Why AFA

We’ve Come a Long Way

We've Come a Long Way

The first Flight Attendants, called Sky Girls, began blazing the trail for our profession in the 1930s, not long after airlines began shuttling passengers across the country.

In the early days of our profession, these stewardesses fit a very narrow description: young and single women who were registered nurses and met strict age, height, weight and appearance requirements. The average length of a stewardess’s career was just over one year.

As Ada Brown, the founder of AFA noted, “We had no rights, let’s put it that way. We were at the mercy of the company.” By 1945, stewardesses at United Airlines hadn’t had a pay increase in 15 years, and they had no rules or regulations about flight time. If a stewardess didn’t show up to replace you on multi-stops across the country, the company would just say, “You have to continue flying.”

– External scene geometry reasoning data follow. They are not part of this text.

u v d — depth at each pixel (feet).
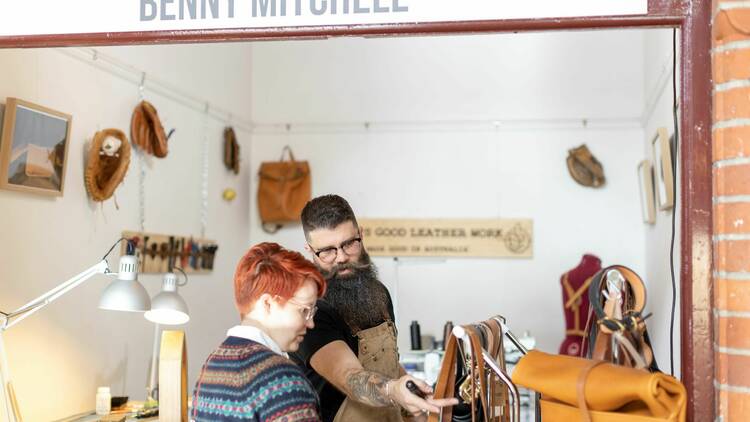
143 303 11.25
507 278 21.71
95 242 14.56
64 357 13.53
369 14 6.96
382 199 22.38
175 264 17.51
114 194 15.21
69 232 13.73
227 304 20.81
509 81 22.07
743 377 6.15
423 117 22.36
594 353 6.75
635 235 21.25
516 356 16.65
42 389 12.89
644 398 5.73
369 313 8.14
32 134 12.42
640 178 20.33
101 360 14.67
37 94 12.83
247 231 22.48
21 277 12.42
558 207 21.66
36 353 12.77
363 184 22.47
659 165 16.37
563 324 21.42
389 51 22.59
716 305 6.33
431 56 22.43
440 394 6.81
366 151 22.52
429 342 18.57
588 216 21.50
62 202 13.52
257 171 22.81
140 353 16.10
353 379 7.22
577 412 6.17
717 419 6.29
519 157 21.90
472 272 21.88
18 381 12.29
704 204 6.43
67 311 13.65
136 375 15.93
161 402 9.78
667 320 16.33
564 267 21.49
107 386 14.84
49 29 7.50
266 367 5.92
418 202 22.22
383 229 22.20
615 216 21.40
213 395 6.06
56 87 13.34
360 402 7.57
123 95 15.60
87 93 14.29
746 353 6.15
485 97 22.15
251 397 5.85
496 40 22.18
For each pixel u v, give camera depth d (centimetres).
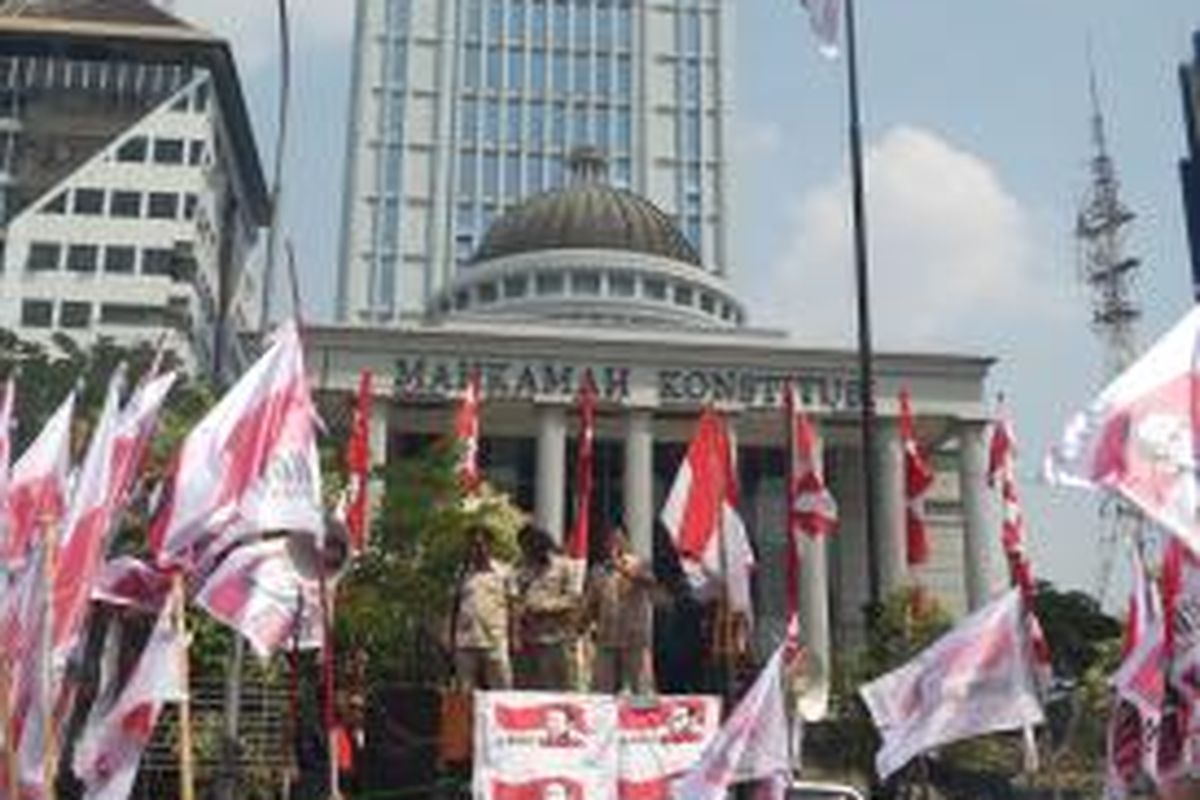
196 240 9688
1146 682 1037
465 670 1346
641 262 8631
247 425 1057
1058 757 2422
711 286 8800
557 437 7019
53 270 9519
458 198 11800
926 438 7456
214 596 1077
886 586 6950
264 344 1695
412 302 11519
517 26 12269
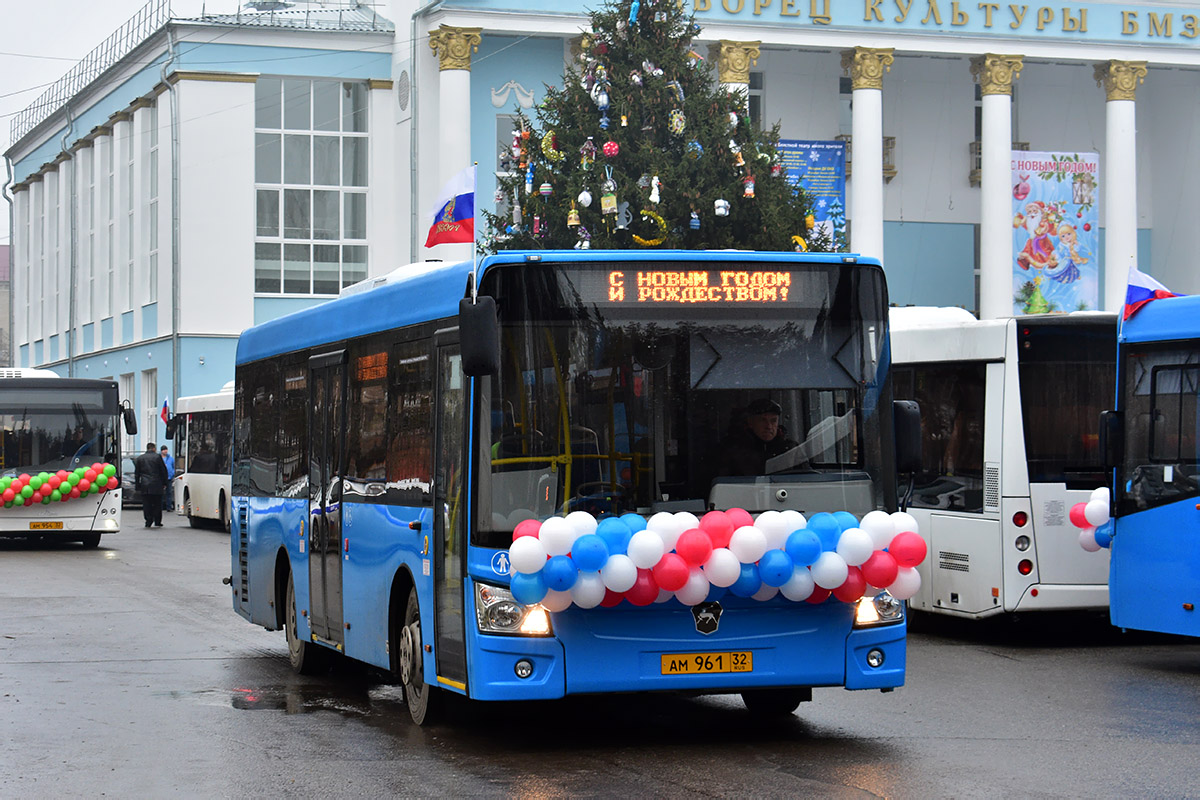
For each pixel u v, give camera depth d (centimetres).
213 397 3678
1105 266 4794
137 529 3725
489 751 900
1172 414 1280
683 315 876
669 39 3284
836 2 4428
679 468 862
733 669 855
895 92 4784
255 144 4584
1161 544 1285
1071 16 4569
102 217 5478
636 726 989
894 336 1636
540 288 866
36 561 2638
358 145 4644
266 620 1352
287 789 800
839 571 849
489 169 4416
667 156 3188
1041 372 1477
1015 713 1045
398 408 1009
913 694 1143
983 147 4556
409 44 4456
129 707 1094
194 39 4534
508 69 4431
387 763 867
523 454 855
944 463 1559
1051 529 1472
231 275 4559
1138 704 1090
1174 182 4966
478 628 851
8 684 1212
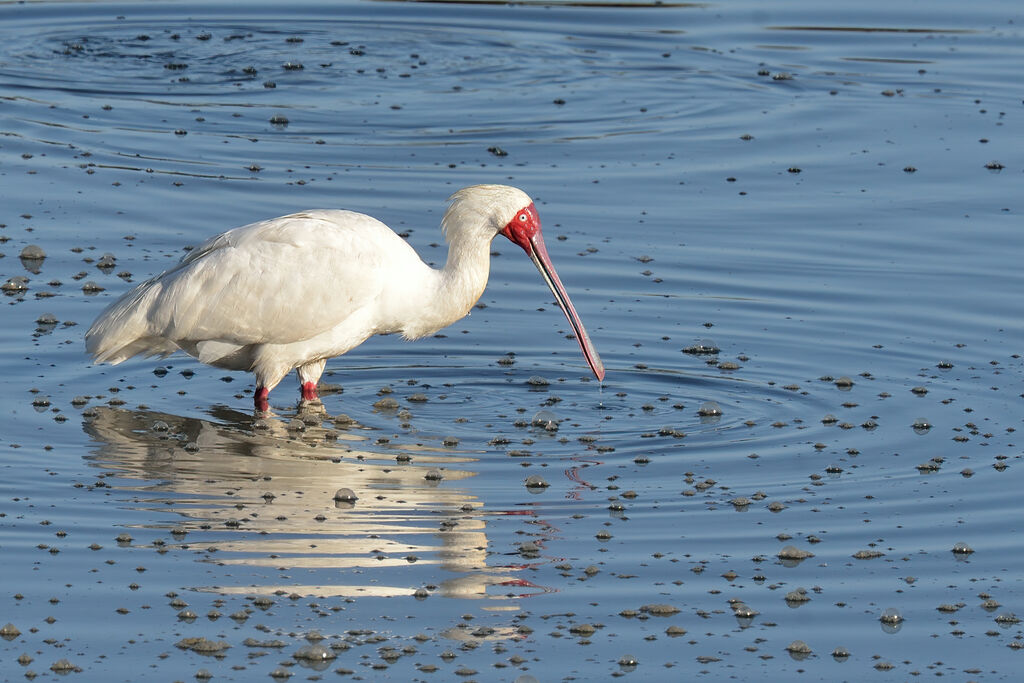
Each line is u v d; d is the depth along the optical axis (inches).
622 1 1218.0
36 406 546.9
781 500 479.2
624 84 1002.7
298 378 604.1
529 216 574.9
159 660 366.3
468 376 597.0
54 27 1103.6
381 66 1034.1
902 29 1142.3
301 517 454.9
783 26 1149.7
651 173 831.1
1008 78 1019.3
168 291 552.7
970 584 421.7
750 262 711.7
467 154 849.5
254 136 869.8
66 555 423.2
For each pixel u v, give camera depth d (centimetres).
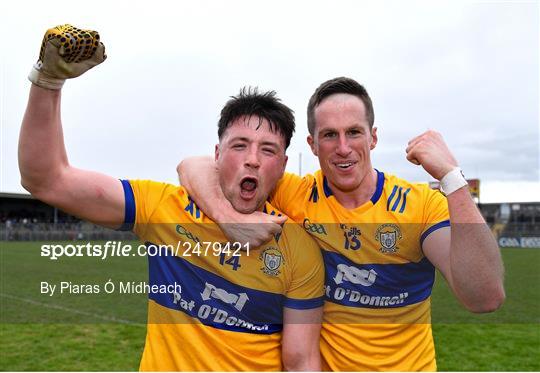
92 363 588
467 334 762
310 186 283
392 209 262
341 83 256
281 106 248
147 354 243
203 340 238
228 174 242
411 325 268
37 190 223
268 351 245
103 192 237
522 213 4412
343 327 266
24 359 604
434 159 223
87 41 190
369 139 258
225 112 247
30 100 206
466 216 214
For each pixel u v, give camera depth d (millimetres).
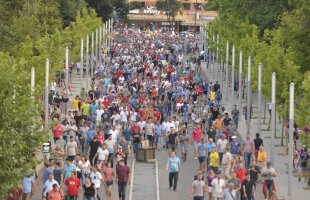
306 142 68250
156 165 78625
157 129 87750
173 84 119688
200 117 97125
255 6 129000
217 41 141375
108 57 162625
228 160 69625
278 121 102375
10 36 120750
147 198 67438
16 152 49250
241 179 63375
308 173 72188
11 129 49344
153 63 153750
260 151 72312
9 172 48406
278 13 125000
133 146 82312
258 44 111375
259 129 86750
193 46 195500
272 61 90375
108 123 85125
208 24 170875
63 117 94125
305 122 71000
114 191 69188
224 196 58812
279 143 91625
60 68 112562
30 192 60156
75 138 78562
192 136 88500
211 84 127875
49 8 138000
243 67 117875
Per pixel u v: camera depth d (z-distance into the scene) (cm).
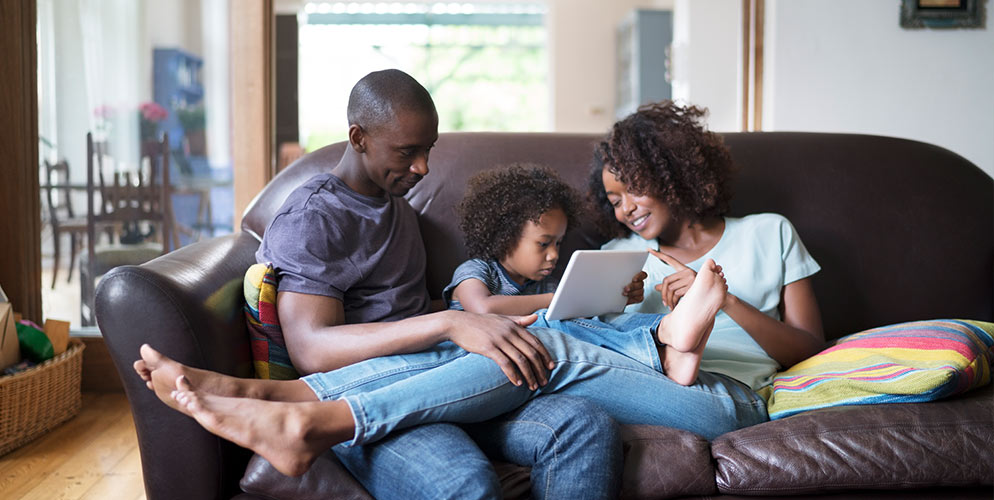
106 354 282
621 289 156
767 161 193
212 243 156
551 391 135
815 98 342
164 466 121
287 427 109
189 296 123
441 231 184
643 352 141
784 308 170
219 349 125
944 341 138
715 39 618
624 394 136
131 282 119
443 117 1062
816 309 168
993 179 197
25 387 221
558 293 143
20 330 234
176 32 300
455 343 132
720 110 622
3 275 265
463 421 124
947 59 339
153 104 300
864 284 186
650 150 169
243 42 301
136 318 118
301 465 111
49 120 291
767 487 122
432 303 168
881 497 123
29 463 210
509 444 126
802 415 132
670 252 175
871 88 341
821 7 339
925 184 191
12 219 265
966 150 343
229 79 302
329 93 1019
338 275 135
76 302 294
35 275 271
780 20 340
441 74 1054
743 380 152
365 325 130
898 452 122
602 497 117
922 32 339
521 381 127
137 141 299
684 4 632
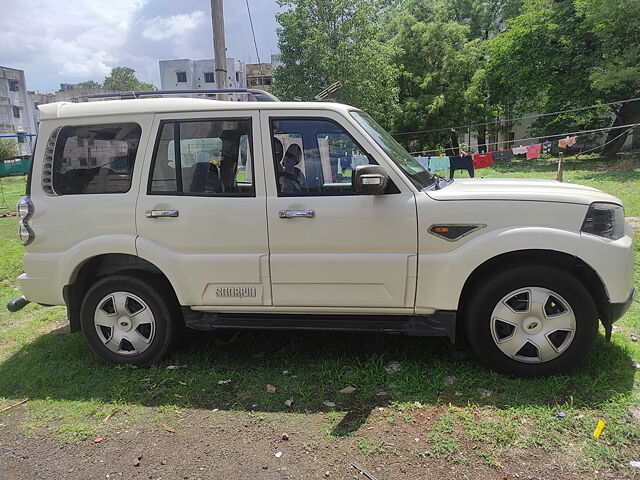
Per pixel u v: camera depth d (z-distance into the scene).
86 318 3.81
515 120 31.94
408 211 3.24
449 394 3.20
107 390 3.48
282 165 3.47
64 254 3.71
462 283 3.21
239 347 4.10
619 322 4.25
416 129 29.61
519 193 3.21
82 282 3.88
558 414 2.89
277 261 3.42
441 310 3.32
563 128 27.50
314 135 3.46
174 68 56.12
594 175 17.80
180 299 3.60
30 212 3.74
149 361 3.78
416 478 2.44
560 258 3.26
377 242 3.29
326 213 3.33
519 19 26.34
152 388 3.49
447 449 2.64
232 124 3.53
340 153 3.42
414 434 2.79
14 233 11.54
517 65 26.56
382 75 21.41
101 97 4.16
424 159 15.25
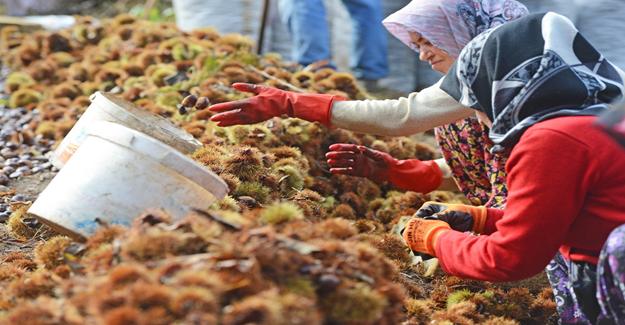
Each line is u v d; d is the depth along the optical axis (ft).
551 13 10.73
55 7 42.01
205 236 8.93
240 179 13.64
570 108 10.15
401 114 12.69
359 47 25.80
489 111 10.90
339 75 20.18
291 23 24.80
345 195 16.17
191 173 10.75
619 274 9.49
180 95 19.26
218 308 7.85
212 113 17.70
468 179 14.92
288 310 7.94
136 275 8.12
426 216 12.01
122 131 10.88
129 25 24.53
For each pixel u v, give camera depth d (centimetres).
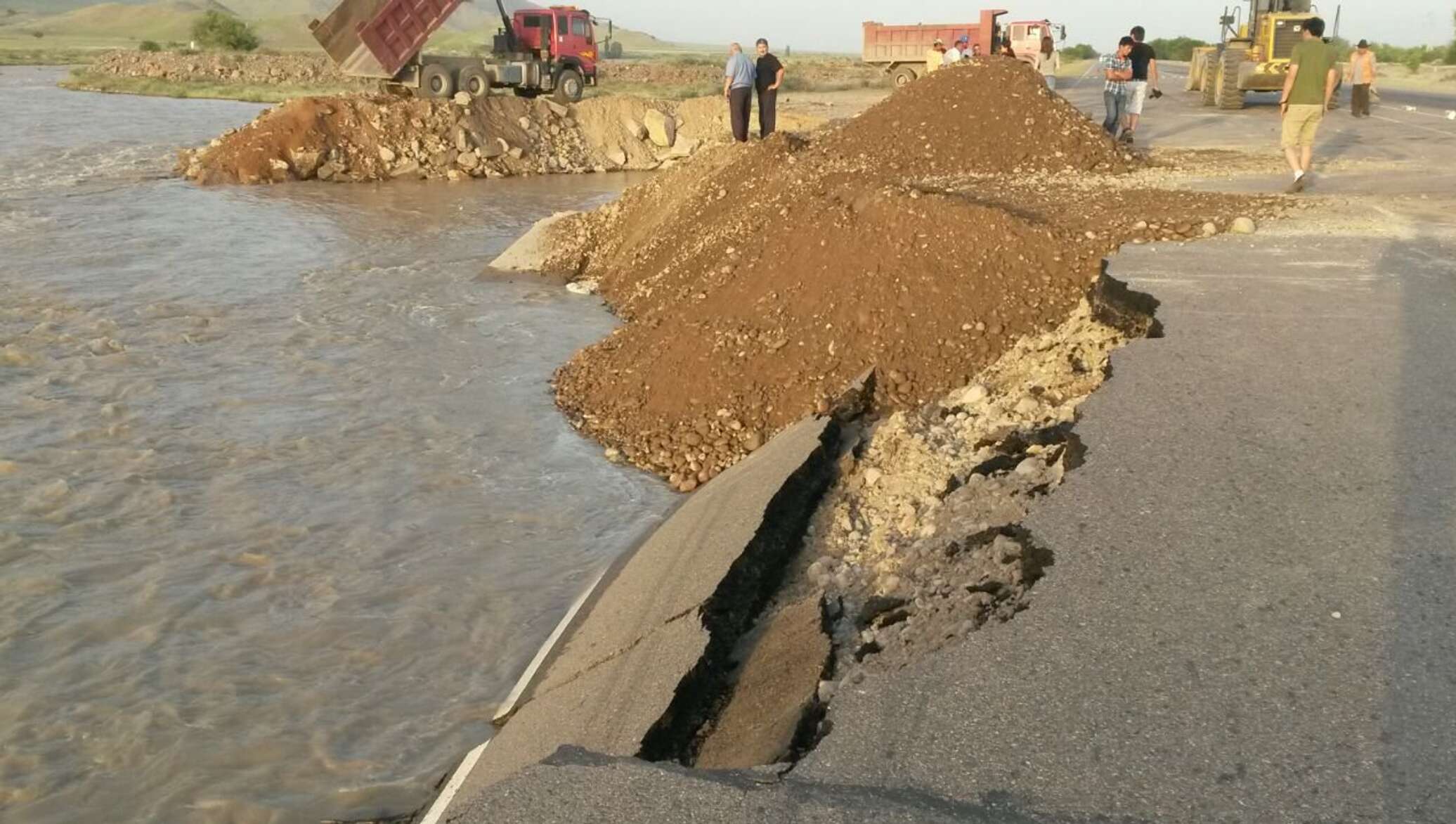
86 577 635
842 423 762
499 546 683
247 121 3641
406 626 585
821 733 370
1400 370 616
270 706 513
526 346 1126
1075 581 427
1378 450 518
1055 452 560
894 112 1460
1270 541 443
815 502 619
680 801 330
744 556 534
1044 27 3950
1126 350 666
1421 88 3797
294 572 645
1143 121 2248
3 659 547
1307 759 321
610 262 1442
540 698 497
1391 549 431
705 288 1002
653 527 707
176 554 664
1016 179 1288
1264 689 353
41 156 2622
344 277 1442
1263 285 781
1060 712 352
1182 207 1032
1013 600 423
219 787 455
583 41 3105
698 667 456
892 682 382
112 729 493
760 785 334
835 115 3359
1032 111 1420
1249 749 327
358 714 507
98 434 861
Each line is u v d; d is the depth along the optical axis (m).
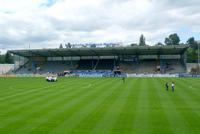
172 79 54.19
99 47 71.12
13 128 13.42
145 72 77.38
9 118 15.80
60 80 54.06
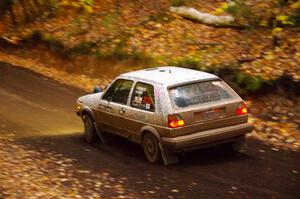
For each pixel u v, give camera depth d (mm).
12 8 38812
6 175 14586
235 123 15375
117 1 34375
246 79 21891
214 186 13477
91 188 13852
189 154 16328
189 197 12828
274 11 26531
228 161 15477
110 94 17484
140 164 15789
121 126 16875
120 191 13539
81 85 28391
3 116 23266
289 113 19734
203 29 28203
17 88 28297
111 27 31797
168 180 14172
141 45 28938
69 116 22828
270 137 18219
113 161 16328
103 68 29531
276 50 23531
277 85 21016
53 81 29484
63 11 36312
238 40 25766
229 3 28266
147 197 13008
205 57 25000
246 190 13055
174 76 15750
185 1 31250
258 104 20906
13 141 19188
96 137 18719
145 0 33031
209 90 15328
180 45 27500
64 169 15641
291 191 12883
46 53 33406
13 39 36344
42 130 20797
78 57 31156
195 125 14695
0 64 33531
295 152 16391
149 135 15562
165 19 30391
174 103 14734
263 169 14656
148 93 15617
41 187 13812
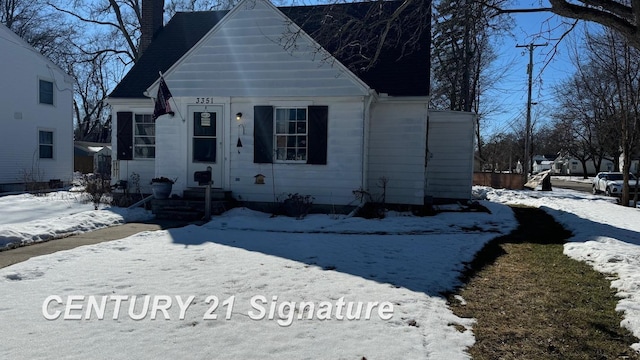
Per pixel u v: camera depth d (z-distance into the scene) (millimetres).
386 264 6191
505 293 5145
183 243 7293
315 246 7289
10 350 3217
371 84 12289
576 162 74375
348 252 6902
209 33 11336
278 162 11336
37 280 4938
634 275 5547
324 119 11047
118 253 6426
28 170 19844
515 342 3744
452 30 8086
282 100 11203
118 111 13273
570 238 8828
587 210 14062
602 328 4105
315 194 11227
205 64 11438
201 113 11570
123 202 11891
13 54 19109
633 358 3502
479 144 40531
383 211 11242
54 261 5805
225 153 11523
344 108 10992
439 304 4578
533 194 22078
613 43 15523
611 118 19141
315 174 11195
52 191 17656
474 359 3363
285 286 4961
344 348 3410
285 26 10961
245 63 11289
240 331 3678
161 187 10781
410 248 7371
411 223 10141
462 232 9344
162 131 11688
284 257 6414
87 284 4824
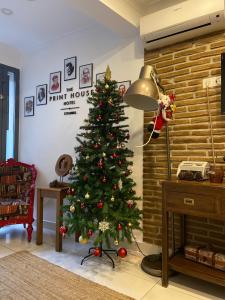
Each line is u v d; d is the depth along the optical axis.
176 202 1.86
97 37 2.98
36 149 3.58
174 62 2.38
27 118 3.73
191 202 1.78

That’s when Brown began the first drive to organize Flight Attendants for representation.  She understood that the only way to have a respected voice with her company was to have a legally binding contract. Within months, she had signed up 75 percent of her fellow employees at United Airlines to join the Airline Stewardesses Association, which became the Association of Flight Attendants, AFA, in 1972. Originally an affiliate of the Air Line Pilots Association, AFA was given a charter as an independent affiliate of the AFL-CIO in 1984.

Today, affiliated with the Communications Workers of America and with a seat on the AFL-CIO Executive Council, AFA is regarded as the “go-to” organization for information about Flight Attendants, and is helping to raise the standards for our profession throughout the industry.